> _Tasks and exercises_:
1) According to the meeting notice, who will open the General Meeting?
2) Please explain, in one to three sentences, why the Board of Directors may grow, according to the meeting notice.
3) Continue the meeting notice from its last sentence.

> _Passage to read_:
NOTICE OF EXTRAORDINARY GENERAL MEETING

The Board of Directors hereby gives notice of the Annual General Meeting of NRC Group ASA

at 15:00 p.m. on Thursday 12 May 2016 in the company's offices, 5th floor, Drammensveien 165, 0277 Oslo.

The Chairman of the Board, Helge Midttun, will open the General Meeting.

The following items are on the agenda:

    1. Election of a chairperson for the meeting
    1. Approval of the notice of the meeting
    1. Election of a representative to sign the minutes jointly with the chairperson

4. Approval of annual accounts and annual report for the parent company and the group

The Board of Directors proposes that the annual accounts and the annual report for the parent company and the group are approved and that no dividends are paid. The net profits for the year shall be transferred to other equity. As part of the approval of the annual accounts the company's statement on corporate governance will also be addressed.

5. Approval of fees to the auditor

The Board of Directors will propose that fees to the auditor are covered in accordance with invoiced amounts.

6. Election of the Board of Directors

The Company's nomination committee will issue a recommendation regarding election of a new Board of Directors. It is expected that it will be recommended that the Board of Directors is expanded with two new members. The recommendation from the nomination committee will be made available on the company's internet pages www.nrcgroup.no as soon as it is available.

> _Data block_:
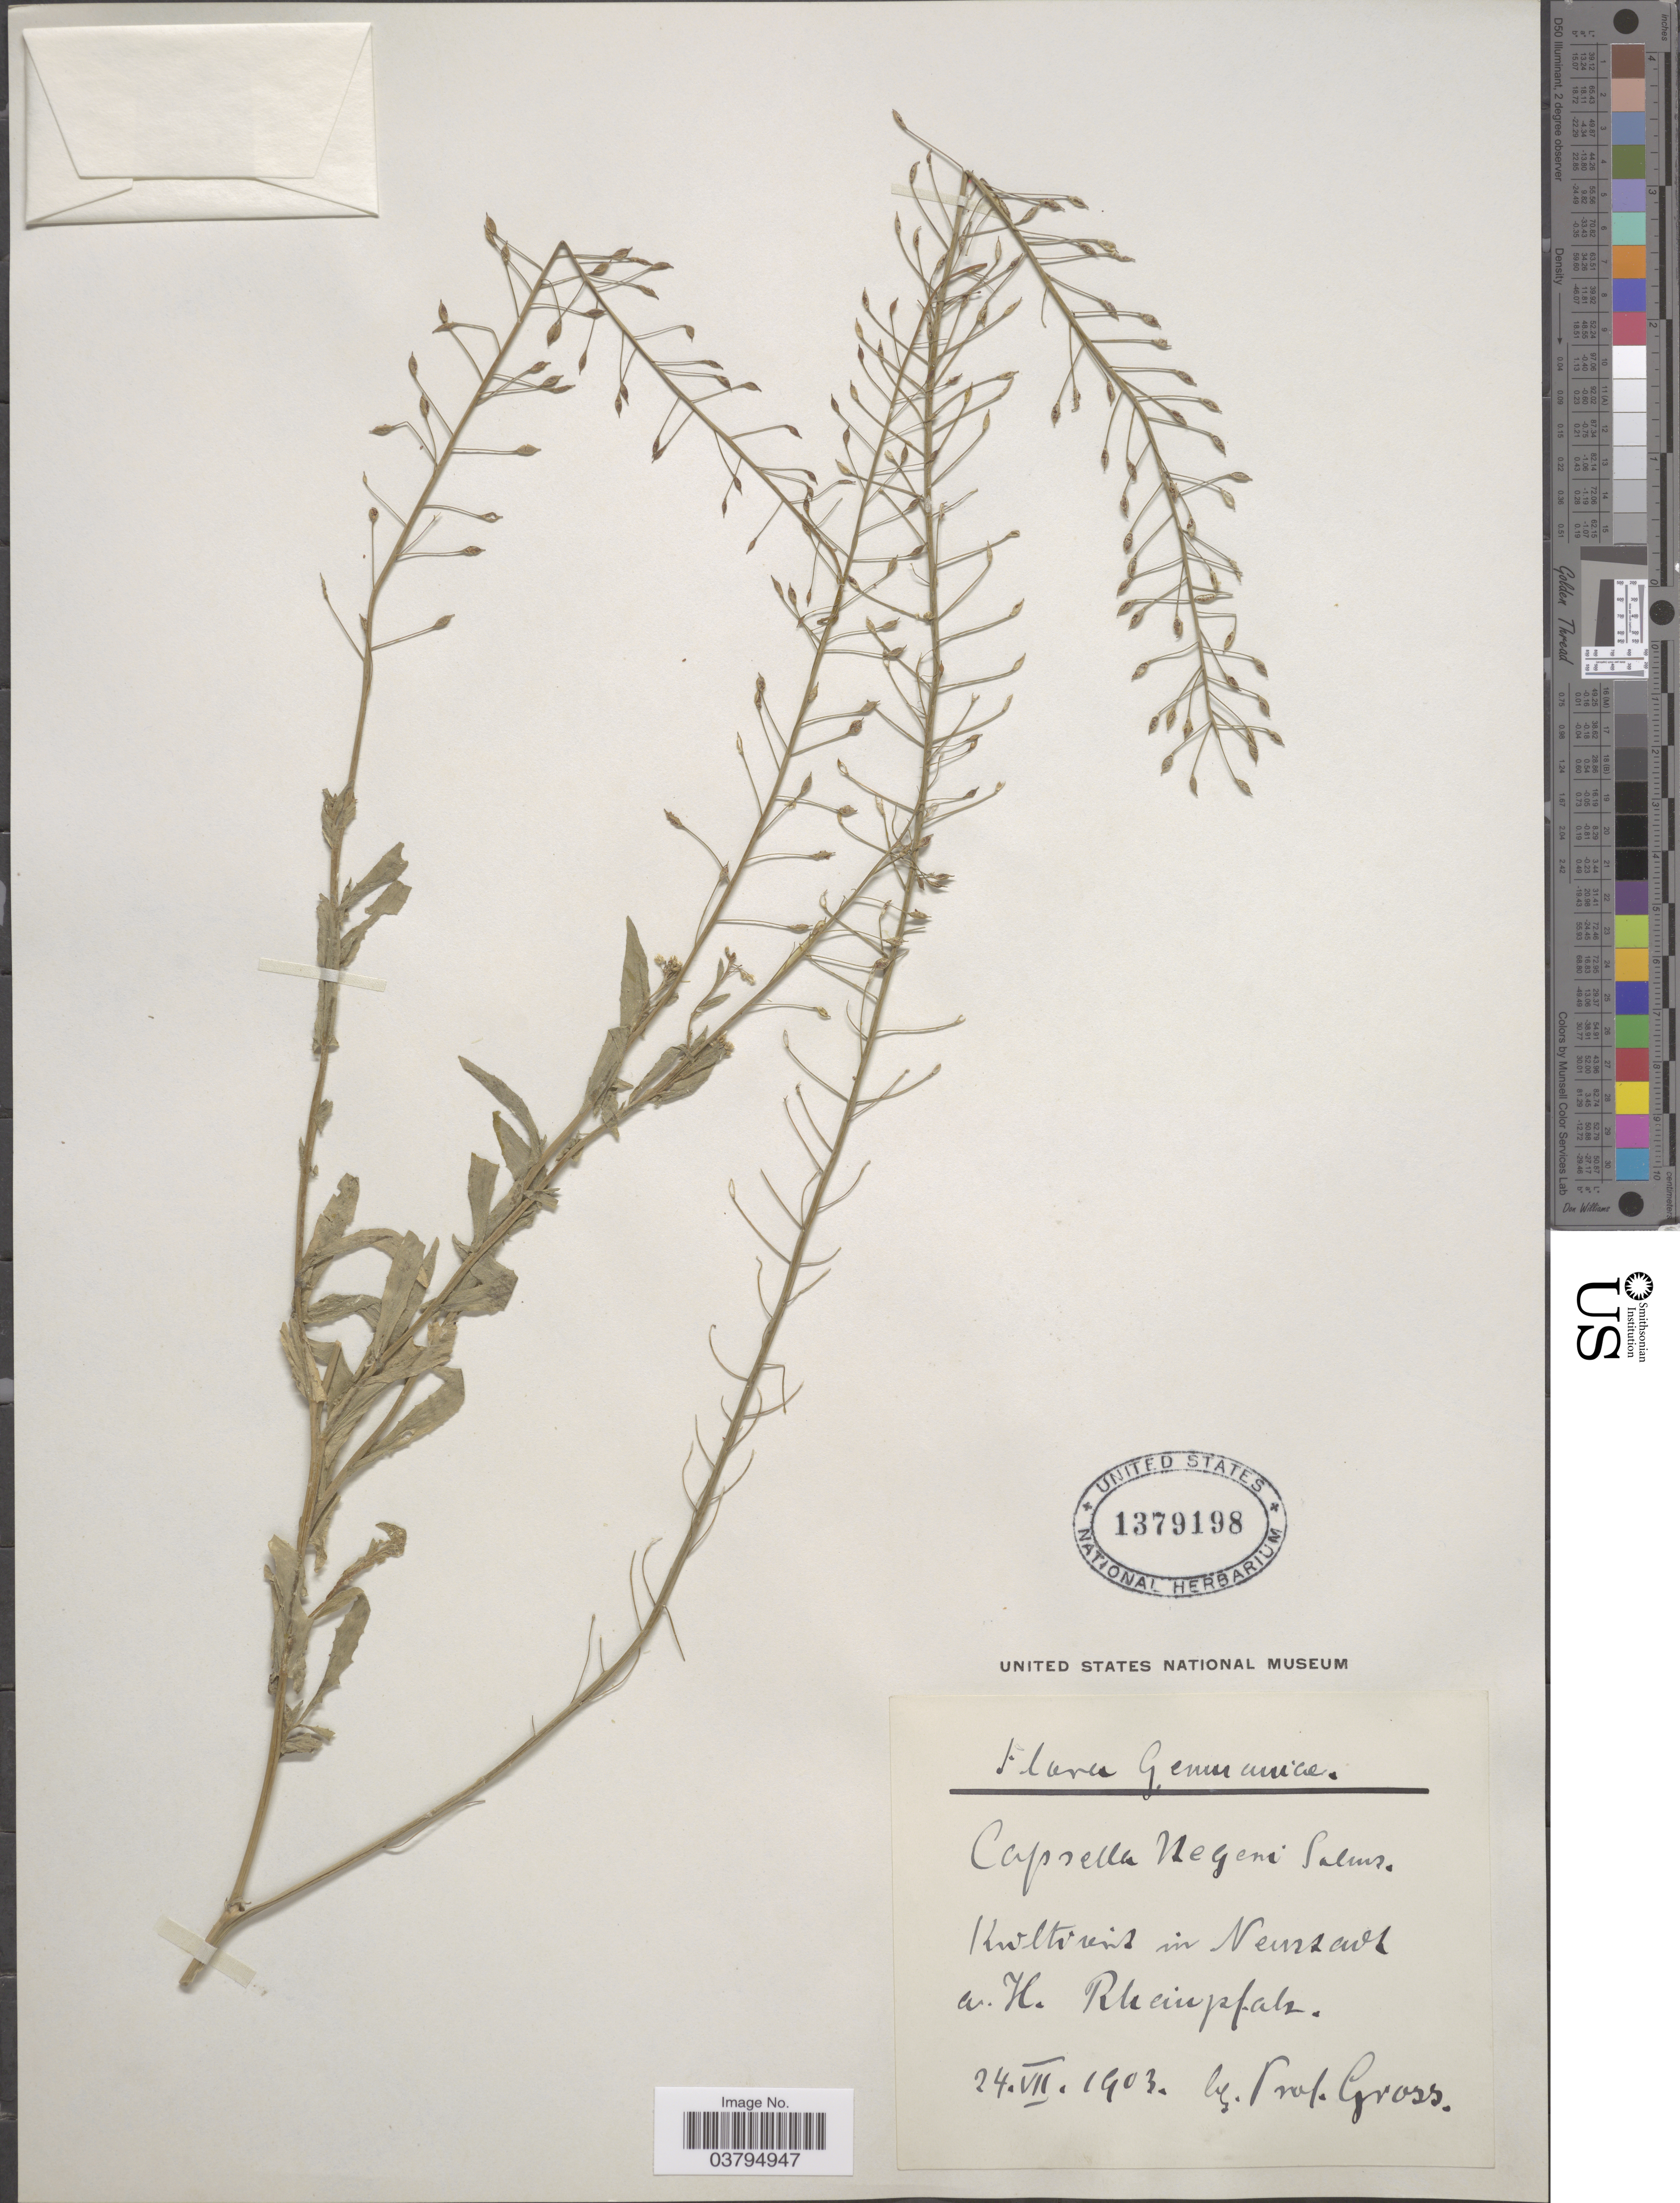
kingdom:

> _Responses per task_:
1) Helge Midttun, the Chairman of the Board, will open the General Meeting.

2) The company's nomination committee is expected to recommend expanding the Board of Directors with two new members. That recommendation will appear on www.nrcgroup.no as soon as it is available.

3)
7. Determination of remuneration to the Board of Directors

The company's nomination committee will in its recommendation propose remuneration for the members of the Board of Directors. The recommendation from the nomination committee will be made available on the company's website www.nrcgroup.no as soon as it is available.

8. Determination of remuneration to the nomination committee

The Board of Directors proposes that the members of the nomination committee receives remuneration in the amount of NOK 40.000 for the committee chairman and NOK 20.000 to other members of the committee for the period from the Annual General Meeting in 2015 until the Annual General Meeting in 2016.

9. Decision on the Board of Directors' statement on the determination of salary and other remuneration to senior executives pursuant to Section 6-16a of the Public Limited Companies Act, as well as establishment of an option program

The Annual General Meeting shall consider the Board of Directors' statement on the determination of salary and other remuneration in accordance with the provisions of Section 6-16a of the Public Limited Companies Act. The Board of Directors' statement has been published on the company's website, www.nrcgroup.no.

The Board of Directors proposes that the General Meeting resolves to approve the statement, and to approve the establishment of an option program for senior management comprising an aggregate of 600,000 shares over two years, based on principles which will be accounted for in more detail at the General Meeting and which will be published on the company's website www.nrcgroup.no as soon as they are available.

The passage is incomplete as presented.